PROBLEM DETAILS: Pick out each line below that contains the word "list" and copy those lines in full.
EXERCISE MATERIAL section start
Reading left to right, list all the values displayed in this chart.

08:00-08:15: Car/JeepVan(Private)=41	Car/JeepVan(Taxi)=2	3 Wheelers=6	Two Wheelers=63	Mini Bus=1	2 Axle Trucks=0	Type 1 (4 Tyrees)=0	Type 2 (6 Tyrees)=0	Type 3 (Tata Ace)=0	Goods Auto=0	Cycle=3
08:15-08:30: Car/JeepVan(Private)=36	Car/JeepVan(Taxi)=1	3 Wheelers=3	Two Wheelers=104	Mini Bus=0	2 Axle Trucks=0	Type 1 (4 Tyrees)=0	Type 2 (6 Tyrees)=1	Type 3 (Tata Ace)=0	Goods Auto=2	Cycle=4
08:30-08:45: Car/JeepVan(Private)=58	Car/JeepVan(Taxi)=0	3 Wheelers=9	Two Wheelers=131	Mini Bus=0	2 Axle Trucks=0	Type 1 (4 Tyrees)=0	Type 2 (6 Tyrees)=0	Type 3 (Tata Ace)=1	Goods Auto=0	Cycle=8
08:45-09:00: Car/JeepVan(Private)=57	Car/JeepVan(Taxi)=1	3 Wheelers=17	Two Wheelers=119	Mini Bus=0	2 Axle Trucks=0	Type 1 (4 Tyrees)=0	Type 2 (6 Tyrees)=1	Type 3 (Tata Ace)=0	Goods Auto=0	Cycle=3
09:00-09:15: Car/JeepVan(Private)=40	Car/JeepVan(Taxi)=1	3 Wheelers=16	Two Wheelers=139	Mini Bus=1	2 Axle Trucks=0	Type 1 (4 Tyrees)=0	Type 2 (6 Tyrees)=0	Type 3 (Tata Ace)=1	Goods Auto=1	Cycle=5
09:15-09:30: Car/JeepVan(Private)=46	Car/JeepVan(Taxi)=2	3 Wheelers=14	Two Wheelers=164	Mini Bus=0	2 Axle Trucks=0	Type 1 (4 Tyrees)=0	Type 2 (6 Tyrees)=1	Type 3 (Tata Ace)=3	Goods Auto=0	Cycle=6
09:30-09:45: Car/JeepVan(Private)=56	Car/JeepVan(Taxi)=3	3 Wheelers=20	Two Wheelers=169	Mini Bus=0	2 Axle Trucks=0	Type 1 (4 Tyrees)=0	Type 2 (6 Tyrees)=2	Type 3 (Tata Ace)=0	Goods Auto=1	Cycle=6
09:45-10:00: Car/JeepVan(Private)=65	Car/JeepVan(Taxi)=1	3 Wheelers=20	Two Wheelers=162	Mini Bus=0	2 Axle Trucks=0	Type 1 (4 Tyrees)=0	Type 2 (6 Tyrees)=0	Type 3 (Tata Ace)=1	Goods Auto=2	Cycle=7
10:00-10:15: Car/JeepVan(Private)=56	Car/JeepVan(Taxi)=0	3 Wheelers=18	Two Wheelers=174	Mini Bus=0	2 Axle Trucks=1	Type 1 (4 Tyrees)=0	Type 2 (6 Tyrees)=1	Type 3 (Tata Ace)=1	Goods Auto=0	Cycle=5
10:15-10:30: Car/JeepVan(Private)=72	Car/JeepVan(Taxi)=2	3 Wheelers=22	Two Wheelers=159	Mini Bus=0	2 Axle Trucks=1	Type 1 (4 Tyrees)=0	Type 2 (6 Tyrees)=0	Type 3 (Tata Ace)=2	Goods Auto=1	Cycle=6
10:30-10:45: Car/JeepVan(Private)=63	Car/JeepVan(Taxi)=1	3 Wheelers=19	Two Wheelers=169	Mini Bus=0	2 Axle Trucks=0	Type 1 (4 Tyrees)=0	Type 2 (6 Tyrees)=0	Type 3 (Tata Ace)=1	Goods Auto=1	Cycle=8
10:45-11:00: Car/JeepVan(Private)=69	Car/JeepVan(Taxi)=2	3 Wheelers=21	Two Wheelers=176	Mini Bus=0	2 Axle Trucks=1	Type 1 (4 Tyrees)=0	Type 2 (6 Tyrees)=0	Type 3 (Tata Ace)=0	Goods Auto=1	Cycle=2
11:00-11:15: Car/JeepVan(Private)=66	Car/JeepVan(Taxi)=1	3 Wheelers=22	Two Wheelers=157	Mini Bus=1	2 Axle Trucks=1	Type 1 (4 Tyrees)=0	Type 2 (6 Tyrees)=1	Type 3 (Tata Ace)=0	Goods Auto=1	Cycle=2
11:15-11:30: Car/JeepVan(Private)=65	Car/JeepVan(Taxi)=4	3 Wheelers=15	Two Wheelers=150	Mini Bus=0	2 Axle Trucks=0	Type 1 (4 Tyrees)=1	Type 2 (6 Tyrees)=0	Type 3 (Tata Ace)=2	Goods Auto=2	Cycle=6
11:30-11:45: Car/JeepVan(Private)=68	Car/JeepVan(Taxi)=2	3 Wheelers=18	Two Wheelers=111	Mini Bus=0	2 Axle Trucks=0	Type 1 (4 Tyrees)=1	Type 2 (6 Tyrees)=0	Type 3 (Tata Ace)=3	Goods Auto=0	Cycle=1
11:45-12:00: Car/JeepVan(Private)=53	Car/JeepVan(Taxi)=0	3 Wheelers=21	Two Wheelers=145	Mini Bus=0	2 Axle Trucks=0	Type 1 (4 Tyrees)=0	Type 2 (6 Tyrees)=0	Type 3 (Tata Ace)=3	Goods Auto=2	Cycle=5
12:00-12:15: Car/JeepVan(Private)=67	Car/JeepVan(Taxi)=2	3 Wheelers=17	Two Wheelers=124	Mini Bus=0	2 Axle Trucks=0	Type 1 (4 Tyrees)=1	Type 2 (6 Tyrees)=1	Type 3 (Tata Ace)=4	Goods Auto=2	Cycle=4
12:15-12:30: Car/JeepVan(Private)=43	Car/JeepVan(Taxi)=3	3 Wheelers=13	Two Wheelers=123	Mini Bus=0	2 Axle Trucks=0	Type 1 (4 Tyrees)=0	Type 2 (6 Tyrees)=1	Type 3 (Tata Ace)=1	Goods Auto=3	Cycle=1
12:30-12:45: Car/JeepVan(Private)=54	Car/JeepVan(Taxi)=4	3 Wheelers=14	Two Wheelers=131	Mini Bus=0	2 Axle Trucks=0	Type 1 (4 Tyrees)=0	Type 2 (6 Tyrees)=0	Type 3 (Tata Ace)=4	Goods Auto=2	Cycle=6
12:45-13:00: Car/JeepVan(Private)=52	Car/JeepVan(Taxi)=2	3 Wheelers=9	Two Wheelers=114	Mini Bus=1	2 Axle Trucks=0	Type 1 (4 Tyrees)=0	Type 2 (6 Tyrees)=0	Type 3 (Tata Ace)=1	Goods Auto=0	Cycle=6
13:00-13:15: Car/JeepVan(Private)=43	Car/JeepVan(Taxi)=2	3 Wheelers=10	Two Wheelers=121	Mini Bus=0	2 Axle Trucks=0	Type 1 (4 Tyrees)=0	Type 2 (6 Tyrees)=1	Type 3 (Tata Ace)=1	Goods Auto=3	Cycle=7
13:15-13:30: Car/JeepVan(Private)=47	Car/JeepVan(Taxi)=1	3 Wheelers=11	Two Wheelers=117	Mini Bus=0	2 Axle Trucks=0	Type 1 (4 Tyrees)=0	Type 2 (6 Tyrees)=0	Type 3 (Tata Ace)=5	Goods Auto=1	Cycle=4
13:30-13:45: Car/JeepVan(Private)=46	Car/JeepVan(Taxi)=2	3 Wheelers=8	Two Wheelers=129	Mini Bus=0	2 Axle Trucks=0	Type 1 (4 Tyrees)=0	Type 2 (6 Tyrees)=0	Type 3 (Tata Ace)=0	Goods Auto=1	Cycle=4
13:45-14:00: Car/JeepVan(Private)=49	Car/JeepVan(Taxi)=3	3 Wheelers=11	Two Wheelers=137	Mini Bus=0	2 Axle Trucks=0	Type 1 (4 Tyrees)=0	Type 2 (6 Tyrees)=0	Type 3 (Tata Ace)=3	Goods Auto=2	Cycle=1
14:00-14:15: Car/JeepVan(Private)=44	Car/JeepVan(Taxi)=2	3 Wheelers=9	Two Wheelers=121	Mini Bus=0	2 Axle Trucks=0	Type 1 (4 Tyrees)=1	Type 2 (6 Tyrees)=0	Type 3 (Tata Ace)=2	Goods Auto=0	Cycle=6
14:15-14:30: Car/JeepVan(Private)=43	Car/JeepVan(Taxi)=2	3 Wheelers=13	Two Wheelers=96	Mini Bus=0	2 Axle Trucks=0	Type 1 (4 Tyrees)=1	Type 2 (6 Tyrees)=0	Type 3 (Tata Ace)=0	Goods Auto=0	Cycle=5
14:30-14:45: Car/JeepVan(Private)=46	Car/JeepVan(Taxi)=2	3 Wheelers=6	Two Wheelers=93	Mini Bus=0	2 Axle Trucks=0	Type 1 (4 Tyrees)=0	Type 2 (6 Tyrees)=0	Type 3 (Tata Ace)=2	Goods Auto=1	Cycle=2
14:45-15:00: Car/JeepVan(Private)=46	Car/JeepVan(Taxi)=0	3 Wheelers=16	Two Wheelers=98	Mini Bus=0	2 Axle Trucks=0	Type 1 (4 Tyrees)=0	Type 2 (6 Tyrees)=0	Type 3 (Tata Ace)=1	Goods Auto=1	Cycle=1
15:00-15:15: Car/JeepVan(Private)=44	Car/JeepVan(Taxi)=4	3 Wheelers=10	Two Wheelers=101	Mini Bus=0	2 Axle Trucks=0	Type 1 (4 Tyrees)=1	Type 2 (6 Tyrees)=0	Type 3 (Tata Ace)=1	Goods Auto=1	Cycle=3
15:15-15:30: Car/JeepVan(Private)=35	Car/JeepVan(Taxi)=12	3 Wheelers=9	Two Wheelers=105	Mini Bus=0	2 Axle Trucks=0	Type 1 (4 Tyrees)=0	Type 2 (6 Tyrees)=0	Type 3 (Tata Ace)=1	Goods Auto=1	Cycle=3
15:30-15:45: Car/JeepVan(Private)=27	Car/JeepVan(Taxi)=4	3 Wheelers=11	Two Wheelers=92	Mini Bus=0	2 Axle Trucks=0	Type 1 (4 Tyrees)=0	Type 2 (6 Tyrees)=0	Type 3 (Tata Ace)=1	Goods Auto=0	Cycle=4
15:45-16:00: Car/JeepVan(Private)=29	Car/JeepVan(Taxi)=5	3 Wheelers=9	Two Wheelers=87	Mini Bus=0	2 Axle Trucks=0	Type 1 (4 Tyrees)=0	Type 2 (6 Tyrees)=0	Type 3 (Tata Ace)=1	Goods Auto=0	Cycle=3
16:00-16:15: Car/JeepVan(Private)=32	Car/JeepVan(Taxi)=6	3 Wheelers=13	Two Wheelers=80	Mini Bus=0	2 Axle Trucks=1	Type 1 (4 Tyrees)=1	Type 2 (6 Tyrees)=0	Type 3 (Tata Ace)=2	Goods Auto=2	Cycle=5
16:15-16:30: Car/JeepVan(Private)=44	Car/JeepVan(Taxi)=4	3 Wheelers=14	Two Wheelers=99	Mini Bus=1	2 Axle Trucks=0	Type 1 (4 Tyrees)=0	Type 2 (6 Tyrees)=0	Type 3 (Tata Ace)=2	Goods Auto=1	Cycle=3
EXERCISE MATERIAL section end
SOLUTION TO THE PROBLEM:
Reading left to right, list all the values displayed in this chart.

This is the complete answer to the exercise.